EXERCISE PASSAGE:
———

Search code examples
rdplyr

How can you reference non-selected columns within across()?


I have a dataframe with integer columns x1, x2, x3, ... and bool columns x1_status, x2_status, x3_status, ...

df = tibble(
    x1 = 1:5,
    x1_status = c(T, T, T, F, F),
    x2 = 6:10,
    x2_status = c(F, T, T, T, F),
    x3 = 11:15,
    x3_status = c(F, F, T, T, T)
)

How do I calculate the mean of x1, x2, x3, ... at the values where x1_status is True, x2_status is True, x3_status is True, and so on, respectively? I'd like to use across() within summarize() so I don't have to list each x column individually.

That is, I'm hoping to get a dataframe with columns mean_x1 = 2, mean_x2 = 8, and mean_x3 = 14.

I was thinking of something like

df |>
    summarize(
        across(
            !matches("_"),
            \(value_col) {
                status_col = str_c(cur_column(), "_status")
                mean(value_col[.data[[status_col]]])
            },
            .names = "mean_{col}"
        )
    )

but that doesn't work. I'd also like to avoid using df[[status_col]], so I can include this in a pipeline that might create the x1, x2, x3, ... columns without having to assign df in the interim.


Solution

  • Using pivot_longer() might be more intuitive:

    library(tidyverse)

———

RECORDED INFORMATION:
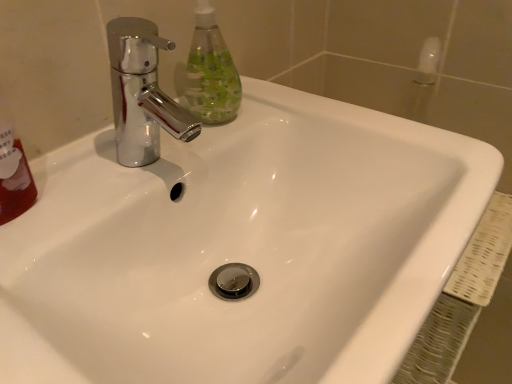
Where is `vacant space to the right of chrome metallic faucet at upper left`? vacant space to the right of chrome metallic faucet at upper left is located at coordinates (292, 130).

———

ACTIVITY:
Write what comes next in the R thread about using across() with matching status columns, starting right after its last line. The material above has no part in this.

OUTPUT OF THE TASK:
    
    df = tibble(
      x1 = 1:5,
      x1_status = c(T, T, T, F, F),
      x2 = 6:10,
      x2_status = c(F, T, T, T, F),
      x3 = 11:15,
      x3_status = c(F, F, T, T, T)
    )
    
    # Pivot to longer dataset
    df_long <- df %>%
      rename_with(
        ~ paste0(., "_value"),
        c(x1, x2, x3)
      ) %>%
      pivot_longer(
        cols = everything(),
        names_sep = "_",
        names_to = c("name", ".value")
      )
    
    # Summarize
    long_summary <- df_long %>%
      filter(status) %>%
      group_by(name) %>%
      summarize(value = mean(value))
    
    # Pivot to wide summary
    wide_summary <- long_summary %>%
      pivot_wider(
        names_from = "name",
        values_from = "value",
        names_prefix = "mean_"
      )
    
    print(wide_summary)